The X-ray crystallographic study of (I) presented here was undertaken in order to determine the coordination number of the central CuII ion, and to obtain detailed information about the molecular structure and coordination geometry of the complex. We were interested in the potential binding sites of the 3-aminoflavone ligand, in particular whether the N or O atoms, or both, are attached to the metal centre. Moreover, it was our intention to determine whether, in the absence of other potential ligands, the perchlorate anion participates in coordination to the central CuII atom.
Fig. 1 shows a displacement ellipsoid plot of compound (I) with the atom-labelling scheme. Atom Cu1 lies on a crystallographic inversion centre and is six-coordinate: it is chelated by atoms N3 and O4 of two bidentate 3-amionoflavone ligands and by two perchlorate anions. The 3-amionoflavone ligands are bound to the CuII centre in a mutually trans fashion. As a result of chelation, two inversion-related five-membered rings are formed [Cu1/N3/C3/C4/O4 and Cu1/N3i/C3i/C4i/O4i; symmetry code: (i) 1 + x, y, z Please check added text] which, together with the benzopyran systems, generate the main equatorial plane of the molecule. The geometric parameters around atom Cu1 (Table 1) indicate a significant deformation from octahedral geometry towards a tetragonal bipyramid, in which the two perchlorate atoms O11 and O11i occupy the apical positions.
The phenyl substituents defined by atoms C11–C16 and C11i–C16i lie out of the equatorial plane defined by atoms Cu1, O4, N3, O1 and C2–C10 and the symmetry-related atoms of the same molecule.
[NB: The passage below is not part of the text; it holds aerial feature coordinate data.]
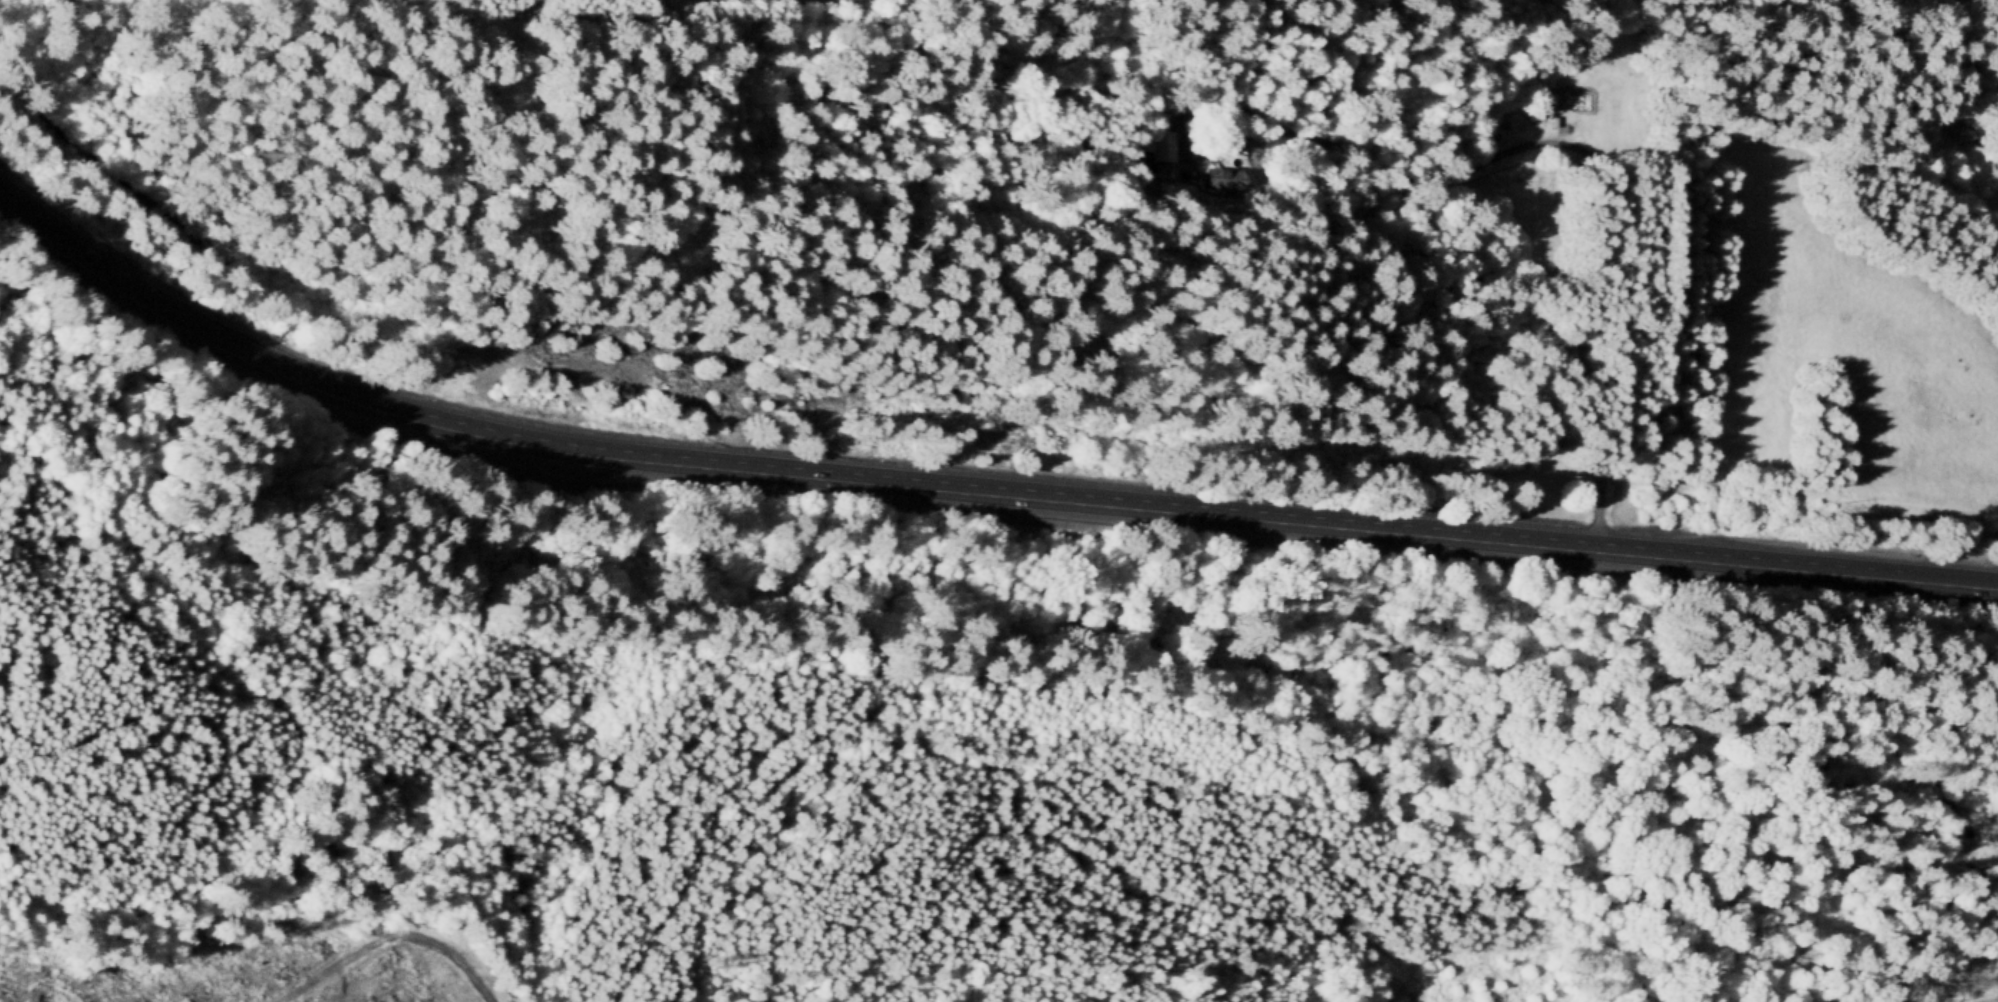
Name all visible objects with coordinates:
road: (767, 3)
road: (695, 7)
road: (1566, 145)
building: (1166, 146)
building: (1222, 178)
crop: (1845, 348)
road: (307, 383)
road: (1327, 526)
road: (168, 707)
road: (831, 751)
road: (248, 826)
road: (1351, 929)
road: (1630, 978)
The dihedral angle between this plane and least-squares phenyl plane is 39.6 (1)°.
The protonated atom N3 of the amino group is hydrogen bonded to the O atoms of the two perchlorate anions, leading to the formation of one intramolecular and one intermolecular interaction. As a result of the N3—H31···O14 hydrogen bond (Fig. 2, Table 2), there is an intramolecular S(6) ring motif (Etter et al., 1990). This interaction plays an important role in stabilizing the orientation of the apical perchlorate anions.
The effects of the intermolecular hydrogen-bonding network are more complex. N3—H32···O11 hydrogen bonds connect molecules related by translation along the a axis of the unit cell, forming a chain motif with graph-set symbol C(4) and an R22(8) ring pattern. When both types of hydrogen bonds are considered, the complete notation is C(4)[S(6)][R22(8)].
The variations in bond length for the perchlorate anion are worth mentioning. The longest, at 1.456 (2) Å, is for Cl—O11, corresponding to the O atom which is involved in coordination to the metal centre. Of the remaining three Cl—O bonds, the longest is Cl1—O14 [1.440 (2) Å], where atom O14 participates in the intramolecular hydrogen bond. These obserations are consistent with bond valence (BV) number rules, namely that covalent bonds become longer when atoms are involved in intermolecular interactions (Grabowski, 2004). In comparison, the two shortest Cl—O distances (Cl1—O12 and Cl1—O13) are the same length within one s.u.